本文 ::
-.-.-
ホメオパシーの原理と効用

何度も書いてきたことなので今更ではあるけれど、事件が起きてしまった以上無視するわけにも行かない。ちょっと細かく書く。

ホメオパシーとは何か

最近流行りの、所謂「代替医療」のひとつで、欧州では200年ほどの歴史がある。
日本語にすれば「同毒療法」。病を治すのに、病と同じ効果をもたらす毒を希釈して薬とする。ちょっとワクチンみたいだが、ワクチンが「病原体そのものを」「事前にちょっとだけ体に入れて」「免疫を作ることで病を防ぐ」のに対し、ホメオパシーでは「病原体に似た効果の毒を」「まったく無意味になるまで薄めて」「防ぐのではなく罹ってから治す」という点で全く違う。

薬効はどのように証明されているか

主にレメディ(ホメオパシーに於ける薬)の製法から求めた有効成分分析と、統計的に見た治癒率から証明されている──何の効果もないことが。


レメディは、概ね次のようにして作られる。「何らかの毒性成分を」「水またはアルコールで10〜100倍に希釈し」「聖書に叩き付けて攪拌し(振盪と呼ばれる)」「できたものを更に同倍率で希釈振盪し」これを規定回数繰り返す。希釈度には様々あるが、「薄めれば薄めるほど薬効が強まる」とされ、一般には30C(100倍希釈30回)が広く用いられる。
-.-.-
提供資料 ::
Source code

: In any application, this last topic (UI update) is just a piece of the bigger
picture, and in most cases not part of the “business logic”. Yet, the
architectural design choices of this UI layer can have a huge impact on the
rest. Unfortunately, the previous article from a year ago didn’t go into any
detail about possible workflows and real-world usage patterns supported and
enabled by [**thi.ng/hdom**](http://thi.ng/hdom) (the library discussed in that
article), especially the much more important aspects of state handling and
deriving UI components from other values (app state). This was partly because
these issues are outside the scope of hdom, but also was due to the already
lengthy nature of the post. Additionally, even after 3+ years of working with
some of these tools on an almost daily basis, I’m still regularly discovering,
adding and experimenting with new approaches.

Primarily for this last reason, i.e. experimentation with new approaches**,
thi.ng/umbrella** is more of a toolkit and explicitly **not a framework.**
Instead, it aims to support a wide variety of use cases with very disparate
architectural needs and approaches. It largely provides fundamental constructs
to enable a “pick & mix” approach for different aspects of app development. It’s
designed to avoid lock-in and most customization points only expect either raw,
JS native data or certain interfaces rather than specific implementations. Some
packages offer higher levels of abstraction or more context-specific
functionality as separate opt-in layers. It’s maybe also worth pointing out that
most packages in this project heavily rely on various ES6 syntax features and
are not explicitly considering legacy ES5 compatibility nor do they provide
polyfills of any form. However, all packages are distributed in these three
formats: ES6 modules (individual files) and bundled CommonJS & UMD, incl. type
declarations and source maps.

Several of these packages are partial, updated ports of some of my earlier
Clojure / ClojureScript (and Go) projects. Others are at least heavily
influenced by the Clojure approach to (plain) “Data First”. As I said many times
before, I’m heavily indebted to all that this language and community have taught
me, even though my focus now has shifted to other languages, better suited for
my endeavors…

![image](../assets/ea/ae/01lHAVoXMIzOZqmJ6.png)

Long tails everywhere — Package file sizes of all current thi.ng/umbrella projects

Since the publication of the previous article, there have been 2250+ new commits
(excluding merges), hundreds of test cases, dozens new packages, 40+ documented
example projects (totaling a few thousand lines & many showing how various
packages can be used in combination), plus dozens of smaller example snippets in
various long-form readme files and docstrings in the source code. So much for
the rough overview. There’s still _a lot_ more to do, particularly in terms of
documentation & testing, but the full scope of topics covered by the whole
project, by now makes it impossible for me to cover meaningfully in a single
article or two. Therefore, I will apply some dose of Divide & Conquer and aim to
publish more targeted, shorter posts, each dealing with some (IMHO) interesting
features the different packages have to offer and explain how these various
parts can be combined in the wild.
-.-.-
本文中の次の一文を英語に訳せ:最近流行りの、所謂「代替医療」のひとつで、欧州では200年ほどの歴史がある。 記録は本文とは別個の資料である。

It is one of the so-called "alternative medicines" that have recently become popular, and it has a history of about 200 years in Europe.